Robinson avait commis une erreur fatale en ne construisant pas L’Évasion directement sur la plage.
Il essaya de glisser des rondins sous la quille pour la faire rouler. Rien ne bougeait, et il parvint tout juste à défoncer l’une des planches de la coque en pesant sur elle avec un pieu qui basculait en levier sur une bûche. Au bout de trois jours d’efforts inutiles, la fatigue et la colère lui brouillaient les yeux. Il songea alors à creuser depuis la mer une tranchée dans la falaise jusqu’à l’emplacement du bateau. Celui-ci pourrait glisser dans cette tranchée et se retrouver ainsi au niveau du rivage. Il se jeta au travail. Puis il calcula qu’il lui faudrait des dizaines d’années de travaux de terrassement pour réaliser ce projet. Il renonça.
6. Pendant les heures les plus chaudes de l’été,
Pendant les heures les plus chaudes de l’été, les sangliers et leurs cousins d’Amérique du Sud, les pécaris, ont l’habitude de s’enfouir le corps dans certains marécages de la forêt. Ils battent l’eau du marécage avec leurs pattes jusqu’à ce qu’elle forme une sorte de boue très liquide, puis ils s’y enfoncent en ne laissant passer que leur tête, et se trouvent ainsi à l’abri de la chaleur et des moustiques.
Découragé par l’échec de L’Évasion, Robinson avait eu l’occasion de suivre un jour un troupeau de pécaris qu’il avait vus s’enfouir ainsi dans leur souille. Il était si triste et si fatigué qu’il avait eu envie de faire comme ces animaux. Il avait enlevé ses vêtements, et il s’était laissé glisser dans la boue fraîche, en ne laissant passer à la surface que son nez, ses yeux et sa bouche. Il passait des journées entières, couché ainsi au milieu des lentilles d’eau, des nénuphars et des œufs de grenouilles. Les gaz qui se dégageaient de l’eau croupie lui troublaient l’esprit. Parfois il se croyait encore dans sa famille à York, il entendait les voix de sa femme et de ses enfants. Ou bien il s’imaginait être un petit bébé dans un berceau, et il prenait les arbres que le vent agitait au-dessus de sa tête pour des grandes personnes penchées sur lui.
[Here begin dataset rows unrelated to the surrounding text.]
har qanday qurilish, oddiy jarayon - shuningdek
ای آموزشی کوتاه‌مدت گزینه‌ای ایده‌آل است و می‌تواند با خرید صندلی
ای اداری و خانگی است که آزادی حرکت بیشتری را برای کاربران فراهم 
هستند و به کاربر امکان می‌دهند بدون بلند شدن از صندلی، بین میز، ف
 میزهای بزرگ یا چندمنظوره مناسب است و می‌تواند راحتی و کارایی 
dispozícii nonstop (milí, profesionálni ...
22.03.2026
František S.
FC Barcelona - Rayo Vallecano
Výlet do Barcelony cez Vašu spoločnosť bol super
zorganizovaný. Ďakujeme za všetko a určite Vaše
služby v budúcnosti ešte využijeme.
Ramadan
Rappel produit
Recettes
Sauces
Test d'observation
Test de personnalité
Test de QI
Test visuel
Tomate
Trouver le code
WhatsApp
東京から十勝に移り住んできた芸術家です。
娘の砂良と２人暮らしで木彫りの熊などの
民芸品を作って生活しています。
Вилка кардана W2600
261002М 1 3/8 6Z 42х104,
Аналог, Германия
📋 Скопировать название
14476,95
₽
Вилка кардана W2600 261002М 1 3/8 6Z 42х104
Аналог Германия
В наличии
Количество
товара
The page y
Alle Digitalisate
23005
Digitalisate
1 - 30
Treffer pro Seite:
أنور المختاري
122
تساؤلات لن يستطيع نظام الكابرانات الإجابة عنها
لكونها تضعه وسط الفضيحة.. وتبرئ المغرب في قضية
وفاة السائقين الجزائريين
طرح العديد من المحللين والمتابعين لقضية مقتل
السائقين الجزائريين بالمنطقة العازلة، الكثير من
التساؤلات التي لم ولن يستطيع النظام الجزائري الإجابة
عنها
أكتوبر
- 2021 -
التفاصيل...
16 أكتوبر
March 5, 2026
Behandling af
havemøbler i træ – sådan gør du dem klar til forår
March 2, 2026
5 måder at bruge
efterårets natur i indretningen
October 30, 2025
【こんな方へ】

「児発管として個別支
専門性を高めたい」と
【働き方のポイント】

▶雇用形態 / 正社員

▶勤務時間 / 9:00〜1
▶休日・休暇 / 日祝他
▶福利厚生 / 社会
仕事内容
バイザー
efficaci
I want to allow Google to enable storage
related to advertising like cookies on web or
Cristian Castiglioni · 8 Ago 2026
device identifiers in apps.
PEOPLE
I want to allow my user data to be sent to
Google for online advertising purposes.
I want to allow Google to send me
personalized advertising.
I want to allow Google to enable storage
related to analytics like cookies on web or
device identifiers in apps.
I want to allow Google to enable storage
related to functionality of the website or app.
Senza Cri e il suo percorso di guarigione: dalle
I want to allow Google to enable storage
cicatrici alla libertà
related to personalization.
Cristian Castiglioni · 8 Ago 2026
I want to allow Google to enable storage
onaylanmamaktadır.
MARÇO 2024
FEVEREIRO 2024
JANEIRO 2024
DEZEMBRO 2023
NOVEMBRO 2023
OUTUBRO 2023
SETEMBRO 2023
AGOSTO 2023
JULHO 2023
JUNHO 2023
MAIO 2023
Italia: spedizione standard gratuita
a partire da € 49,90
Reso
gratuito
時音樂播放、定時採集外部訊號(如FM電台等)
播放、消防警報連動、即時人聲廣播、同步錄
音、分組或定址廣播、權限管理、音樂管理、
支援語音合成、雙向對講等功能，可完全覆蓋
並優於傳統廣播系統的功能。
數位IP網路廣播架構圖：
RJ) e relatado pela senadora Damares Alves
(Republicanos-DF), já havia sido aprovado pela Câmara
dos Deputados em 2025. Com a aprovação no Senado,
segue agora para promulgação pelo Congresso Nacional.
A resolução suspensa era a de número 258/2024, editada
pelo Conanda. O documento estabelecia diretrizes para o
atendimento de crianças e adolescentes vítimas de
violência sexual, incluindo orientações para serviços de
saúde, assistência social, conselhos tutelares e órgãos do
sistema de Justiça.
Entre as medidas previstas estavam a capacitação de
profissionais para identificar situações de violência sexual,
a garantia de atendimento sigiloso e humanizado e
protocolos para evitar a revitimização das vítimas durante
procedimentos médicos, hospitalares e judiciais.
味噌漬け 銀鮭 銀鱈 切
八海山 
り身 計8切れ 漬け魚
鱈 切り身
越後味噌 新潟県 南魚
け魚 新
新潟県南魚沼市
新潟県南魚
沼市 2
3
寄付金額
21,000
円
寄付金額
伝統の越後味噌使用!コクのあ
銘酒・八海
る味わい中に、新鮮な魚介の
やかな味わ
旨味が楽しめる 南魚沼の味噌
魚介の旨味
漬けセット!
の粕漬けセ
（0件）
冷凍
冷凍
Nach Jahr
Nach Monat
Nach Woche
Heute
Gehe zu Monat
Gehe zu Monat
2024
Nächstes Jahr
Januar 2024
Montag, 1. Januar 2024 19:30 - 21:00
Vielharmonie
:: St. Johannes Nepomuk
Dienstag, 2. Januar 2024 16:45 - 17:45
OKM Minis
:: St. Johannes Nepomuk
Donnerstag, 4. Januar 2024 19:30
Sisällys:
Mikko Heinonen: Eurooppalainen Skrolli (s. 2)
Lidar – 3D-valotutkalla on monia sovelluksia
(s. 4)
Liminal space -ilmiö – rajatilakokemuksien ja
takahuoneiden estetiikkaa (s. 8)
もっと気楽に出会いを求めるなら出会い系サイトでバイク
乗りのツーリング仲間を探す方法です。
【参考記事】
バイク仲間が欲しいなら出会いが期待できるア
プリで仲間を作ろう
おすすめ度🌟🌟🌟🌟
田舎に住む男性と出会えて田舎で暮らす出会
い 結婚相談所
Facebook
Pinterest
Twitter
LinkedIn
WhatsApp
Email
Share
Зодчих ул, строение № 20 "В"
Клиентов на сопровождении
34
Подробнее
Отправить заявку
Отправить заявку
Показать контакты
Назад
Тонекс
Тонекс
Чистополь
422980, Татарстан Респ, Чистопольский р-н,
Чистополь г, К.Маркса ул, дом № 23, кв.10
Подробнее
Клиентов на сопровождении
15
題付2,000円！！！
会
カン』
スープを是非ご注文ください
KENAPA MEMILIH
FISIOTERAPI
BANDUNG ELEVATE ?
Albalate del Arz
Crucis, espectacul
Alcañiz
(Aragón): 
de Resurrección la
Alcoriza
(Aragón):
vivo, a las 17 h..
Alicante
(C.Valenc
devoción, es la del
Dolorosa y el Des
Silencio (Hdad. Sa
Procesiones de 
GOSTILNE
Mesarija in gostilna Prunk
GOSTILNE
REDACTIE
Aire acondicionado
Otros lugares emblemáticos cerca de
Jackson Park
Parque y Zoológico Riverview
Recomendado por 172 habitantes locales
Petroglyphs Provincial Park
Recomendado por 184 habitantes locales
Quand il s’arrachait le soir à la boue tiède, la tête lui tournait. Il ne pouvait plus marcher qu’à quatre pattes, et il mangeait n’importe quoi le nez au sol, comme un cochon. Il ne se lavait jamais, et une croûte de terre et de crasse séchées le couvrait des pieds à la tête.
Un jour qu’il broutait une touffe de cresson dans une mare, il crut entendre de la musique. C’était comme une symphonie du ciel, des voix d’anges accompagnées par des accords de harpe. Robinson pensa qu’il était mort et qu’il entendait la musique du paradis. Mais en levant les yeux, il vit pointer une voile blanche à l’est de l’horizon. Il se précipita jusqu’au chantier de L’Évasion où traînaient ses outils et où il retrouva son briquet. Puis il courut vers l’eucalyptus creux, enflamma un fagot de branches sèches, et le poussa dans la gueule qu’ouvrait le tronc au ras du sol. Un torrent de fumée âcre en sortit aussitôt, mais le feu parut tarder à prendre.
D’ailleurs à quoi bon ? Le navire se dirigeait droit sur l’île. Bientôt il allait jeter l’ancre à proximité de la plage, et une chaloupe allait s’en détacher. Avec des rires de fou, Robinson courait en tous sens à la recherche d’un pantalon et d’une chemise qu’il finit par retrouver sous la coque de L’Évasion. Puis il courut vers la plage, tout en se griffant le visage pour démêler la barbe et les cheveux qui lui faisaient un masque de bête. Le navire était tout près maintenant, et Robinson le voyait distinctement incliner gracieusement toute sa voilure vers les vagues crêtées d’écume. C’était un de ces galions espagnols qui rapportaient autrefois, à travers l’Océan, l’or, l’argent et les gemmes du Mexique. À mesure qu’il approchait, Robinson distinguait une foule brillante sur le pont.